Work request =
Rewrite the stretch from the line containing "Сквозь предательство" through the end of the items, changing "бывшая жена" to "первая жена" and keeping everything else the same. Give only those lines.
Start of Material supplied
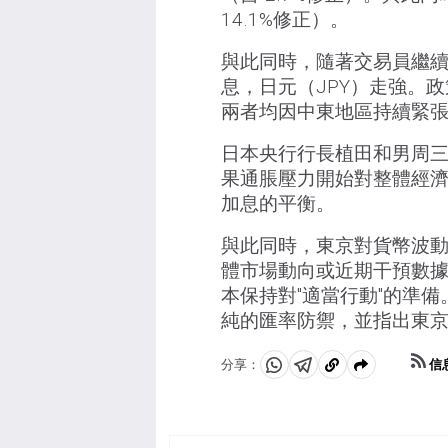
14.1%修正）。
與此同時，隨著交易員繼續
息，日元（JPY）走強。
兩者均因中東地區持續緊
日本央行行長植田和男周
果通脹壓力開始對整體經
加息的平衡。
與此同時，東京對貨幣波
體市場動向或近期干預數
本保持對"適當行動"的準
純的匯率防禦，並指出東
信
分享：
分
分
複
享
享
製
至
至
到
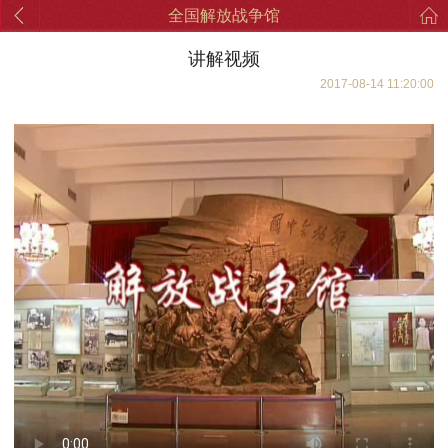
全国解放战争馆
讲解视频
2017-08-14 11:20:00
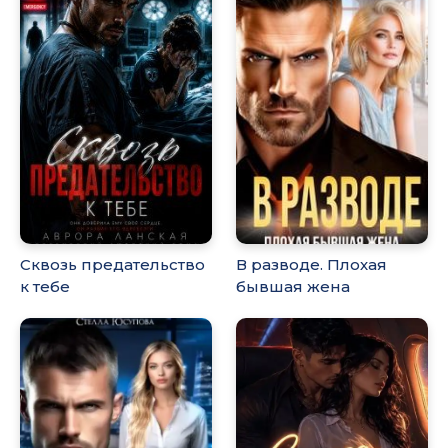
Сквозь предательство
В разводе. Плохая
к тебе
бывшая жена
End of Material supplied
Written reply =
Сквозь предательство
В разводе. Плохая
к тебе
первая жена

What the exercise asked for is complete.